Repeat every entry, word for word, leaving no line out.

Records ▸
━━━━━━━━━━━━━━━━━━━━

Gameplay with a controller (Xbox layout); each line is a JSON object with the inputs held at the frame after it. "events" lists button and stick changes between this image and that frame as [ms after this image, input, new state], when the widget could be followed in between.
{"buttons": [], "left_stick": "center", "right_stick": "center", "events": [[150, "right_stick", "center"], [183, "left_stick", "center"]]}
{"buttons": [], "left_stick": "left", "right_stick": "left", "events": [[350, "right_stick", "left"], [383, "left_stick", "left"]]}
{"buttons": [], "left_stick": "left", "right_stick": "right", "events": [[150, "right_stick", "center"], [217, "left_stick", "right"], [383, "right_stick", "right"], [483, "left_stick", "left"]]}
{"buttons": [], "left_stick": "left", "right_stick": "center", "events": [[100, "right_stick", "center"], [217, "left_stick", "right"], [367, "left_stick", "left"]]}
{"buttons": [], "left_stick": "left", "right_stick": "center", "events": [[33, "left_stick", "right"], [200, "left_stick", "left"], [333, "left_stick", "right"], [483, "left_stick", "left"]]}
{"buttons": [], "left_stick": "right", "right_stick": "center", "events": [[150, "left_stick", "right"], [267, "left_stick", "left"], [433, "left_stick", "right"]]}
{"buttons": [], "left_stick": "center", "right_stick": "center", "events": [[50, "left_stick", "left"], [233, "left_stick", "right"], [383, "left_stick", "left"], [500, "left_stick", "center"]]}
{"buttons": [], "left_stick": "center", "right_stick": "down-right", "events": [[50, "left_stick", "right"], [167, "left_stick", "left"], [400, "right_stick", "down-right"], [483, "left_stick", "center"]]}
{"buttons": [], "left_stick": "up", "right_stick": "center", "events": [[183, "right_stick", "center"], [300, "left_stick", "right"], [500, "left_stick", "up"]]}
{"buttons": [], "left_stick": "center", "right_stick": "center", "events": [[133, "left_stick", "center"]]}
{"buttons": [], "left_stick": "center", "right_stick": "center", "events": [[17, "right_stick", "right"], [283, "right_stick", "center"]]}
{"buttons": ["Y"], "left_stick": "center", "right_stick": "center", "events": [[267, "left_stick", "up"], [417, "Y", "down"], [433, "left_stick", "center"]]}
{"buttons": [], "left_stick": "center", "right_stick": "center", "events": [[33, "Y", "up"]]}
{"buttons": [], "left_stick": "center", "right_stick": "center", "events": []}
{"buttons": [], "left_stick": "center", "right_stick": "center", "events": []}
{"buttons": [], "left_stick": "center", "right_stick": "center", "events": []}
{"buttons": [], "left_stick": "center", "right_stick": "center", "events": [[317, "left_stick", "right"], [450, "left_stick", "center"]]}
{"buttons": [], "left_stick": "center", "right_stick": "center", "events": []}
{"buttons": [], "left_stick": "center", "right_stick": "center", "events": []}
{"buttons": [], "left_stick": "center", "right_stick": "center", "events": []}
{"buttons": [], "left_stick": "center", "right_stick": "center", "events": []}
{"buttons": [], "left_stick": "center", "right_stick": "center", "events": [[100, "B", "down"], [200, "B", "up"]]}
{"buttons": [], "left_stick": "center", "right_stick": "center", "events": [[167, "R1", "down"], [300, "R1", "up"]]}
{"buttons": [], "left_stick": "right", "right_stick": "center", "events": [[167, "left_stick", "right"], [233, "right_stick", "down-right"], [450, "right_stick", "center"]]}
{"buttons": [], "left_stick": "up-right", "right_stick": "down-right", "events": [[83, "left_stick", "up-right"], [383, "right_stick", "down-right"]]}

━━━━━━━━━━━━━━━━━━━━

Task solution ▸
Gameplay with a controller (Xbox layout); each line is a JSON object with the inputs held at the frame after it. "events" lists button and stick changes between this image and that frame as [ms after this image, input, new state], when the widget could be followed in between.
{"buttons": [], "left_stick": "center", "right_stick": "center", "events": [[150, "right_stick", "center"], [183, "left_stick", "center"]]}
{"buttons": [], "left_stick": "left", "right_stick": "left", "events": [[350, "right_stick", "left"], [383, "left_stick", "left"]]}
{"buttons": [], "left_stick": "left", "right_stick": "right", "events": [[150, "right_stick", "center"], [217, "left_stick", "right"], [383, "right_stick", "right"], [483, "left_stick", "left"]]}
{"buttons": [], "left_stick": "left", "right_stick": "center", "events": [[100, "right_stick", "center"], [217, "left_stick", "right"], [367, "left_stick", "left"]]}
{"buttons": [], "left_stick": "left", "right_stick": "center", "events": [[33, "left_stick", "right"], [200, "left_stick", "left"], [333, "left_stick", "right"], [483, "left_stick", "left"]]}
{"buttons": [], "left_stick": "right", "right_stick": "center", "events": [[150, "left_stick", "right"], [267, "left_stick", "left"], [433, "left_stick", "right"]]}
{"buttons": [], "left_stick": "center", "right_stick": "center", "events": [[50, "left_stick", "left"], [233, "left_stick", "right"], [383, "left_stick", "left"], [500, "left_stick", "center"]]}
{"buttons": [], "left_stick": "center", "right_stick": "down-right", "events": [[50, "left_stick", "right"], [167, "left_stick", "left"], [400, "right_stick", "down-right"], [483, "left_stick", "center"]]}
{"buttons": [], "left_stick": "up", "right_stick": "center", "events": [[183, "right_stick", "center"], [300, "left_stick", "right"], [500, "left_stick", "up"]]}
{"buttons": [], "left_stick": "center", "right_stick": "center", "events": [[133, "left_stick", "center"]]}
{"buttons": [], "left_stick": "center", "right_stick": "center", "events": [[17, "right_stick", "right"], [283, "right_stick", "center"]]}
{"buttons": ["Y"], "left_stick": "center", "right_stick": "center", "events": [[267, "left_stick", "up"], [417, "Y", "down"], [433, "left_stick", "center"]]}
{"buttons": [], "left_stick": "center", "right_stick": "center", "events": [[33, "Y", "up"]]}
{"buttons": [], "left_stick": "center", "right_stick": "center", "events": []}
{"buttons": [], "left_stick": "center", "right_stick": "center", "events": []}
{"buttons": [], "left_stick": "center", "right_stick": "center", "events": []}
{"buttons": [], "left_stick": "center", "right_stick": "center", "events": [[317, "left_stick", "right"], [450, "left_stick", "center"]]}
{"buttons": [], "left_stick": "center", "right_stick": "center", "events": []}
{"buttons": [], "left_stick": "center", "right_stick": "center", "events": []}
{"buttons": [], "left_stick": "center", "right_stick": "center", "events": []}
{"buttons": [], "left_stick": "center", "right_stick": "center", "events": []}
{"buttons": [], "left_stick": "center", "right_stick": "center", "events": [[100, "B", "down"], [200, "B", "up"]]}
{"buttons": [], "left_stick": "center", "right_stick": "center", "events": [[167, "R1", "down"], [300, "R1", "up"]]}
{"buttons": [], "left_stick": "right", "right_stick": "center", "events": [[167, "left_stick", "right"], [233, "right_stick", "down-right"], [450, "right_stick", "center"]]}
{"buttons": [], "left_stick": "up-right", "right_stick": "down-right", "events": [[83, "left_stick", "up-right"], [383, "right_stick", "down-right"]]}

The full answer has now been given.